Riorganizzazione del sistema: Ministero pigliatutto

Il Decreto Ministeriale del 17 gennaio 2025 (pubblicato nella Gazzetta Ufficiale n. 82 dell’8 aprile 2025), che regolamenta l’assegnazione dei compiti agli uffici dirigenziali non generali dell’amministrazione centrale potrebbe sembrare a prima vista un modo burocratico per applicare la riforma del ministero che il nuovo governo ha inaugurato, ma a ben guardare sembra piuttosto una summa di funzioni, anche le più minute, che il ministero stesso si è attribuito per tornare ad una centralizzazione delle competenze nella gestione del sistema scolastico.

Non si usa più il linguaggio delle ordinanze, ma si preferisce parlare di azioni di supporto e di linee guida o indicazioni nazionali, anche perché il riferimento legislativo non è omogeneo, ma ogni intervento è sempre indirizzato alle norme generali che competono allo stato e fa leva sulla priorità del finanziamento statale, in modo che l’attività dell’amministrazione prevalga su tutti gli altri soggetti che vengono chiamati in causa.

Ogni compito a cui la scuola deve assolvere ha nel ministero un ufficio amministrativo che ne presidia la realizzazione: quarantaquattro pagine di decreto, come si fa da sempre, pongono il ministero in una posizione quasi di tutela nei confronti dei rischi di disgregazione del sistema stesso a seguito dei provvedimenti che nell’ultimo quarto di secolo hanno cercato di offrire maggiore autonomia alle scuole e di decentrare le competenze gestionali verso i territori.

La riforma della pubblica amministrazione ed il federalismo fiscale avrebbero dovuto ammodernare una struttura burocratica per renderla più vicina alle esigenze dei cittadini e delle realtà locali, ma tutto questo non è mai andato a buon fine e quindi il ministero, al quale fin dall’unità d’Italia era stata consegnata la gestione di tutto l’apparato, è rimasto ben saldo al comando, a fronte di una debolezza politica, a cominciare dalla partecipazione sociale, per arrivare fino alla riforma del titolo quinto della Costituzione.

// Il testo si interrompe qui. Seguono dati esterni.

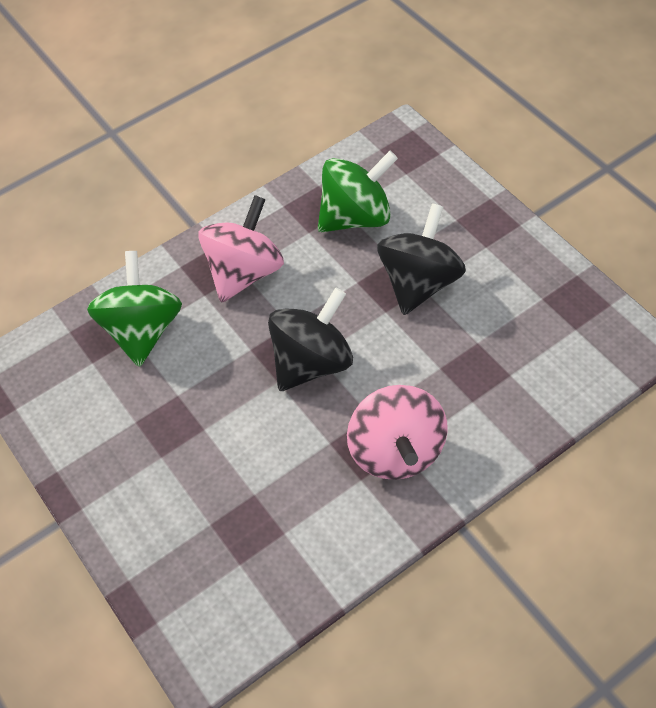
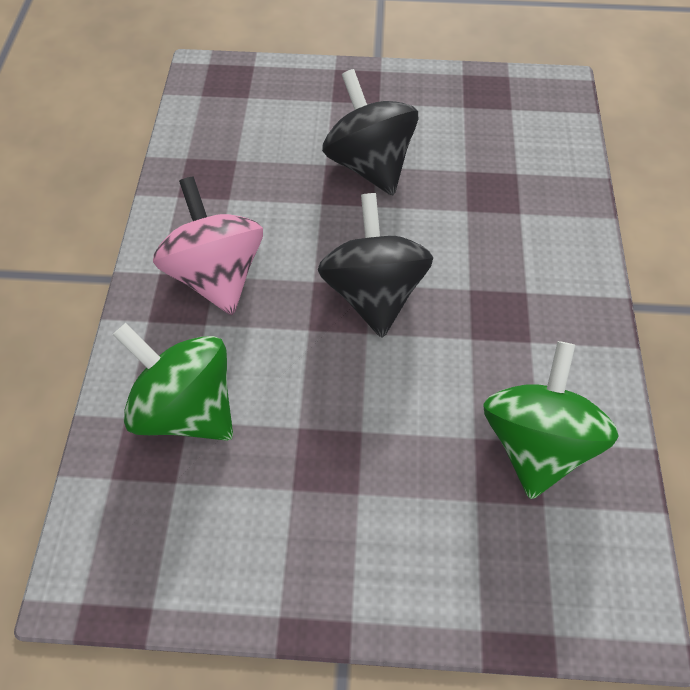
camera: 55 degrees left, 5 degrees up
(356, 217) = (253, 156): green spinning top -> green spinning top (534, 440)
(396, 451) = (525, 296): pink spinning top -> none

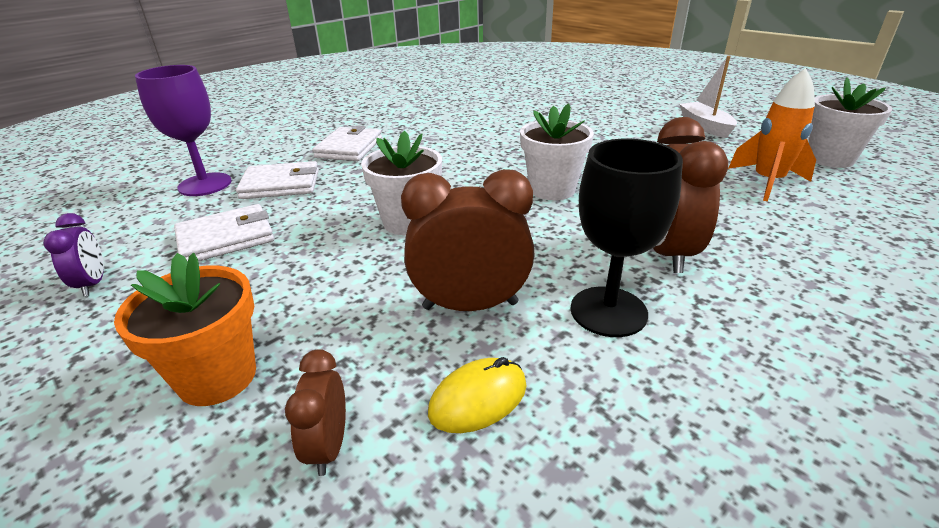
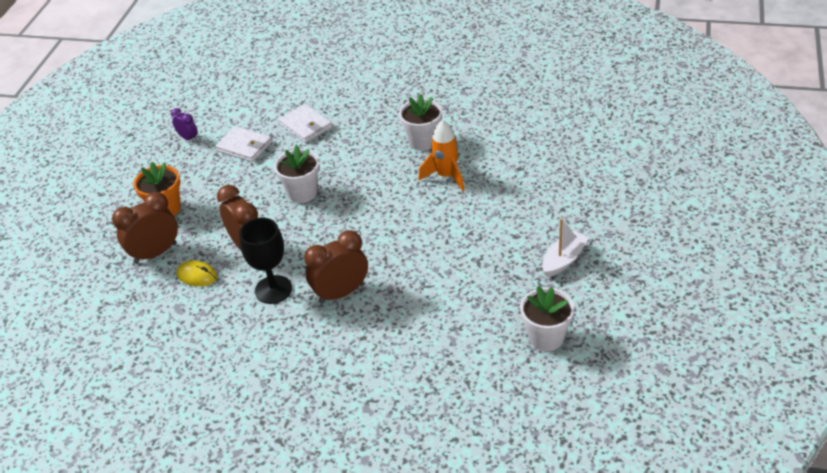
camera: 60 degrees right, 10 degrees up
(93, 284) = (188, 138): purple clock -> purple clock turned 90 degrees counterclockwise
(205, 184) = (285, 101): purple goblet -> none
(329, 446) = (155, 253): brown clock -> brown clock, size x1.86
(349, 148) = (373, 118): white wallet -> none
(552, 189) = (382, 226): white flower pot -> white flower pot (423, 141)
(767, 182) = (471, 313): orange rocket -> orange rocket (446, 176)

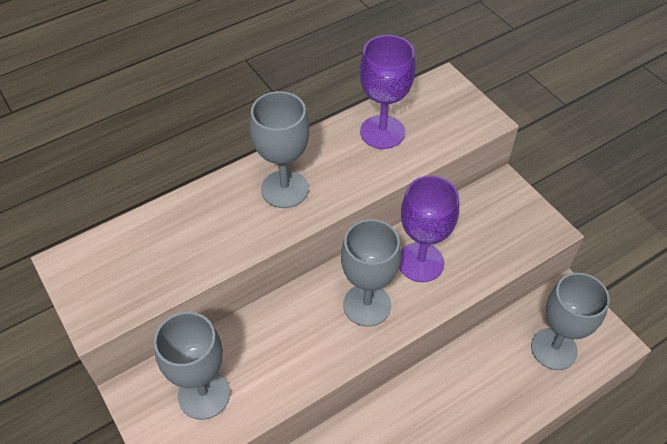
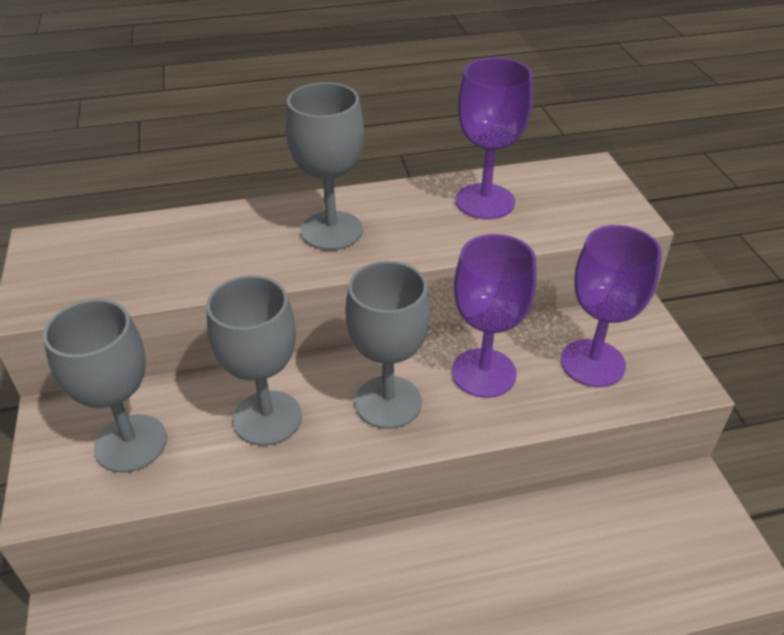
camera: 20 degrees right, 10 degrees down
(488, 232) = (592, 363): none -> purple goblet
(554, 349) = (648, 553): grey goblet -> grey goblet (267, 418)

La legislazione di quegli anni divideva le competenze in tre segmenti: sull’offerta formativa prevaleva l’intervento statale, per assicurare gli stessi impegni su tutto il territorio nazionale; sulla domanda le competenze andavano decentrate alle scuole autonome, perché si potesse fare di esse tante comunità dove prevalessero gli aspetti educativi dell’apprendimento e della crescita delle persone e sulla programmazione territoriale si dovevano esercitare le prerogative delle regioni e degli enti locali. Tutto però rimase a mezz’aria, la Conferenza Stato-Regioni che doveva presiedere ai raccordi tra i diversi poteri, in questo ultimo periodo ha lavorato ben poco; nonostante l’autonomia delle scuole sia stata elevata a dignità costituzionale, non sono mai stati chiariti i poteri delle stesse e ad esse non è mai stata riconosciuta una rappresentanza ed una capacità di interlocuzione con i vari organismi territoriali. E’ stata l’amministrazione ad occupare tutti gli spazi e gradualmente, anche con provvedimenti non ordinamentali, di cui gli altri soggetti in campo si sono disinteressati o per paura di essere chiamati ad assumere impegni di carattere finanziario, ha ripreso in mano tutta la gestione, come evidenzia il decreto in questione.